• PROBLEM DESCRIPTION: Write every record out again exactly as given.

(Records drawn from a dataset)
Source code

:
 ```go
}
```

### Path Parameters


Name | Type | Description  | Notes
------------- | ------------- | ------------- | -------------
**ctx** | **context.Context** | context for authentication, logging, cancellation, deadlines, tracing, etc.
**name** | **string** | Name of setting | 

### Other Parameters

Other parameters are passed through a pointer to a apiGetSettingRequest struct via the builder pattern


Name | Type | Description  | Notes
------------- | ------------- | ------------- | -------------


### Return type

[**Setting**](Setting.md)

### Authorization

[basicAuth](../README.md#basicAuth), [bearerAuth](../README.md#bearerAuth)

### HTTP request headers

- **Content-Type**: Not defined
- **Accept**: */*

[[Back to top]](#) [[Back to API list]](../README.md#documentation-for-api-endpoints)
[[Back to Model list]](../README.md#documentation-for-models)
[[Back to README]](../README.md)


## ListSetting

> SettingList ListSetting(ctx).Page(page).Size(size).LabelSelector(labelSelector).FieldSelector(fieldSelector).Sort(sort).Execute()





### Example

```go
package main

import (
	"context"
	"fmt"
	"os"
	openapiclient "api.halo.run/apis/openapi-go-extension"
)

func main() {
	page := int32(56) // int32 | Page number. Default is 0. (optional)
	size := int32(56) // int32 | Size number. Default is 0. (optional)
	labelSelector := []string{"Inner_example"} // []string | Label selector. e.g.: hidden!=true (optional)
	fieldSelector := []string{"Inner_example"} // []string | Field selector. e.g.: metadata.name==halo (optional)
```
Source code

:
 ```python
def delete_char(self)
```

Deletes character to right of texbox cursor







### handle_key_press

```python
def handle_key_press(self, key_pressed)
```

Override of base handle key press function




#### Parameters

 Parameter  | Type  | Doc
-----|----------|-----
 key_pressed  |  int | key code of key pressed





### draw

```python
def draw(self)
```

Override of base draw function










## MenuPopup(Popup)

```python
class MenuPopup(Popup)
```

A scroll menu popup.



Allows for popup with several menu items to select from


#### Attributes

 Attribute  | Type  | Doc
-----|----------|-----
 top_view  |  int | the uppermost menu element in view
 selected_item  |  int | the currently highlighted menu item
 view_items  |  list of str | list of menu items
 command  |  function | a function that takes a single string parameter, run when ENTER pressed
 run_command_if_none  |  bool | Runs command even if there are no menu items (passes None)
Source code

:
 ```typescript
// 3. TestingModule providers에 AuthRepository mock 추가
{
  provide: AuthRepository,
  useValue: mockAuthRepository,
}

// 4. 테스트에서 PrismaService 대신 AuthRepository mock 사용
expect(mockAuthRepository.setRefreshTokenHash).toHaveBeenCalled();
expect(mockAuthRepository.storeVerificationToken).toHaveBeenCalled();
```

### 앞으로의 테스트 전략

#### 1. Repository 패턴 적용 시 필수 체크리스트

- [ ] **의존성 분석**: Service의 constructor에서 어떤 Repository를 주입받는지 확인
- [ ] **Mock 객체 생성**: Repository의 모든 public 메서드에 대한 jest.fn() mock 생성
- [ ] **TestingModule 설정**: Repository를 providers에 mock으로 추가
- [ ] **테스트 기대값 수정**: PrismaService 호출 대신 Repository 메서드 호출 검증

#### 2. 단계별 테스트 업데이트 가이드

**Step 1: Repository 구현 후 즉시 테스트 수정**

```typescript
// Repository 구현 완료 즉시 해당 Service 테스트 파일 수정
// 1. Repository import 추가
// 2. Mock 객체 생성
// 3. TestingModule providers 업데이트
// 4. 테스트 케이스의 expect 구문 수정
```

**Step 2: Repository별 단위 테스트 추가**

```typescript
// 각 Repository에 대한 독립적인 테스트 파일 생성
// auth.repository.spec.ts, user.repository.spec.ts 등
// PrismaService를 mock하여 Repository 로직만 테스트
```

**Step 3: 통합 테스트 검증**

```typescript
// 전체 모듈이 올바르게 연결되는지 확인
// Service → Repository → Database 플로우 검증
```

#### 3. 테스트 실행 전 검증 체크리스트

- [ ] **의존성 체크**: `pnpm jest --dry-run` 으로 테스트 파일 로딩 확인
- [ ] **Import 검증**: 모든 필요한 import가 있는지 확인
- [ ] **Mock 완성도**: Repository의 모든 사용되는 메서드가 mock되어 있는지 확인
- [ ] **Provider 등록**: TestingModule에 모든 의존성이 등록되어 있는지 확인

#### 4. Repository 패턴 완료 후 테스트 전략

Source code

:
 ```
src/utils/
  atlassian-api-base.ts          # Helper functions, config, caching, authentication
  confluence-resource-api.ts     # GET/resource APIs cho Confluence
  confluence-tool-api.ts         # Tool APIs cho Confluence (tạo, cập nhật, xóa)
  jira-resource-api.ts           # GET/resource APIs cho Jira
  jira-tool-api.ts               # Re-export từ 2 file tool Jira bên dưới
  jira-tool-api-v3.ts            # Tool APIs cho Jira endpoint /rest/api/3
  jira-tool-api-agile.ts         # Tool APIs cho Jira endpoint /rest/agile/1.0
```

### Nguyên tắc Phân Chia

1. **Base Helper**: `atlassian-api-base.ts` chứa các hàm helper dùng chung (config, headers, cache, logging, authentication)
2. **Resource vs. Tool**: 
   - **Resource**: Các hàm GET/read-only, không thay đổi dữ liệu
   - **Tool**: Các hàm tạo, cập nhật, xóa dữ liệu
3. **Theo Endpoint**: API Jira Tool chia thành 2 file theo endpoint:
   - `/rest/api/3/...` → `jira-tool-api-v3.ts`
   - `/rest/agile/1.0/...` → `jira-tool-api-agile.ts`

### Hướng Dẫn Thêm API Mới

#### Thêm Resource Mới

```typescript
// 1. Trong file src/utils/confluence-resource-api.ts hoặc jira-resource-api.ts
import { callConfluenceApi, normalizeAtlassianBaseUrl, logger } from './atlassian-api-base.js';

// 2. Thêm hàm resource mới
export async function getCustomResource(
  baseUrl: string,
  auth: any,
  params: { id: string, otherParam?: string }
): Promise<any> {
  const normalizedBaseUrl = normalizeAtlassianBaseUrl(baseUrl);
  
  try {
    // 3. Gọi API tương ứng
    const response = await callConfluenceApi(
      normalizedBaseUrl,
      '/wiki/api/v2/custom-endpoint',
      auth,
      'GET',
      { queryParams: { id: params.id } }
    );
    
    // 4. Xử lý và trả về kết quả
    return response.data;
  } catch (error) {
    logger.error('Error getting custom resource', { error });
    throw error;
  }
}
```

• RESULT:
Source code

:
 ```go
}
```

### Path Parameters


Name | Type | Description  | Notes
------------- | ------------- | ------------- | -------------
**ctx** | **context.Context** | context for authentication, logging, cancellation, deadlines, tracing, etc.
**name** | **string** | Name of setting | 

### Other Parameters

Other parameters are passed through a pointer to a apiGetSettingRequest struct via the builder pattern


Name | Type | Description  | Notes
------------- | ------------- | ------------- | -------------


### Return type

[**Setting**](Setting.md)

### Authorization

[basicAuth](../README.md#basicAuth), [bearerAuth](../README.md#bearerAuth)

### HTTP request headers

- **Content-Type**: Not defined
- **Accept**: */*

[[Back to top]](#) [[Back to API list]](../README.md#documentation-for-api-endpoints)
[[Back to Model list]](../README.md#documentation-for-models)
[[Back to README]](../README.md)


## ListSetting

> SettingList ListSetting(ctx).Page(page).Size(size).LabelSelector(labelSelector).FieldSelector(fieldSelector).Sort(sort).Execute()





### Example

```go
package main

import (
	"context"
	"fmt"
	"os"
	openapiclient "api.halo.run/apis/openapi-go-extension"
)

func main() {
	page := int32(56) // int32 | Page number. Default is 0. (optional)
	size := int32(56) // int32 | Size number. Default is 0. (optional)
	labelSelector := []string{"Inner_example"} // []string | Label selector. e.g.: hidden!=true (optional)
	fieldSelector := []string{"Inner_example"} // []string | Field selector. e.g.: metadata.name==halo (optional)
```
Source code

:
 ```python
def delete_char(self)
```

Deletes character to right of texbox cursor







### handle_key_press

```python
def handle_key_press(self, key_pressed)
```

Override of base handle key press function




#### Parameters

 Parameter  | Type  | Doc
-----|----------|-----
 key_pressed  |  int | key code of key pressed





### draw

```python
def draw(self)
```

Override of base draw function










## MenuPopup(Popup)

```python
class MenuPopup(Popup)
```

A scroll menu popup.



Allows for popup with several menu items to select from


#### Attributes

 Attribute  | Type  | Doc
-----|----------|-----
 top_view  |  int | the uppermost menu element in view
 selected_item  |  int | the currently highlighted menu item
 view_items  |  list of str | list of menu items
 command  |  function | a function that takes a single string parameter, run when ENTER pressed
 run_command_if_none  |  bool | Runs command even if there are no menu items (passes None)
Source code

:
 ```typescript
// 3. TestingModule providers에 AuthRepository mock 추가
{
  provide: AuthRepository,
  useValue: mockAuthRepository,
}

// 4. 테스트에서 PrismaService 대신 AuthRepository mock 사용
expect(mockAuthRepository.setRefreshTokenHash).toHaveBeenCalled();
expect(mockAuthRepository.storeVerificationToken).toHaveBeenCalled();
```

### 앞으로의 테스트 전략

#### 1. Repository 패턴 적용 시 필수 체크리스트

- [ ] **의존성 분석**: Service의 constructor에서 어떤 Repository를 주입받는지 확인
- [ ] **Mock 객체 생성**: Repository의 모든 public 메서드에 대한 jest.fn() mock 생성
- [ ] **TestingModule 설정**: Repository를 providers에 mock으로 추가
- [ ] **테스트 기대값 수정**: PrismaService 호출 대신 Repository 메서드 호출 검증

#### 2. 단계별 테스트 업데이트 가이드

**Step 1: Repository 구현 후 즉시 테스트 수정**

```typescript
// Repository 구현 완료 즉시 해당 Service 테스트 파일 수정
// 1. Repository import 추가
// 2. Mock 객체 생성
// 3. TestingModule providers 업데이트
// 4. 테스트 케이스의 expect 구문 수정
```

**Step 2: Repository별 단위 테스트 추가**

```typescript
// 각 Repository에 대한 독립적인 테스트 파일 생성
// auth.repository.spec.ts, user.repository.spec.ts 등
// PrismaService를 mock하여 Repository 로직만 테스트
```

**Step 3: 통합 테스트 검증**

```typescript
// 전체 모듈이 올바르게 연결되는지 확인
// Service → Repository → Database 플로우 검증
```

#### 3. 테스트 실행 전 검증 체크리스트

- [ ] **의존성 체크**: `pnpm jest --dry-run` 으로 테스트 파일 로딩 확인
- [ ] **Import 검증**: 모든 필요한 import가 있는지 확인
- [ ] **Mock 완성도**: Repository의 모든 사용되는 메서드가 mock되어 있는지 확인
- [ ] **Provider 등록**: TestingModule에 모든 의존성이 등록되어 있는지 확인

#### 4. Repository 패턴 완료 후 테스트 전략

Source code

:
 ```
src/utils/
  atlassian-api-base.ts          # Helper functions, config, caching, authentication
  confluence-resource-api.ts     # GET/resource APIs cho Confluence
  confluence-tool-api.ts         # Tool APIs cho Confluence (tạo, cập nhật, xóa)
  jira-resource-api.ts           # GET/resource APIs cho Jira
  jira-tool-api.ts               # Re-export từ 2 file tool Jira bên dưới
  jira-tool-api-v3.ts            # Tool APIs cho Jira endpoint /rest/api/3
  jira-tool-api-agile.ts         # Tool APIs cho Jira endpoint /rest/agile/1.0
```

### Nguyên tắc Phân Chia

1. **Base Helper**: `atlassian-api-base.ts` chứa các hàm helper dùng chung (config, headers, cache, logging, authentication)
2. **Resource vs. Tool**: 
   - **Resource**: Các hàm GET/read-only, không thay đổi dữ liệu
   - **Tool**: Các hàm tạo, cập nhật, xóa dữ liệu
3. **Theo Endpoint**: API Jira Tool chia thành 2 file theo endpoint:
   - `/rest/api/3/...` → `jira-tool-api-v3.ts`
   - `/rest/agile/1.0/...` → `jira-tool-api-agile.ts`

### Hướng Dẫn Thêm API Mới

#### Thêm Resource Mới

```typescript
// 1. Trong file src/utils/confluence-resource-api.ts hoặc jira-resource-api.ts
import { callConfluenceApi, normalizeAtlassianBaseUrl, logger } from './atlassian-api-base.js';

// 2. Thêm hàm resource mới
export async function getCustomResource(
  baseUrl: string,
  auth: any,
  params: { id: string, otherParam?: string }
): Promise<any> {
  const normalizedBaseUrl = normalizeAtlassianBaseUrl(baseUrl);
  
  try {
    // 3. Gọi API tương ứng
    const response = await callConfluenceApi(
      normalizedBaseUrl,
      '/wiki/api/v2/custom-endpoint',
      auth,
      'GET',
      { queryParams: { id: params.id } }
    );
    
    // 4. Xử lý và trả về kết quả
    return response.data;
  } catch (error) {
    logger.error('Error getting custom resource', { error });
    throw error;
  }
}
```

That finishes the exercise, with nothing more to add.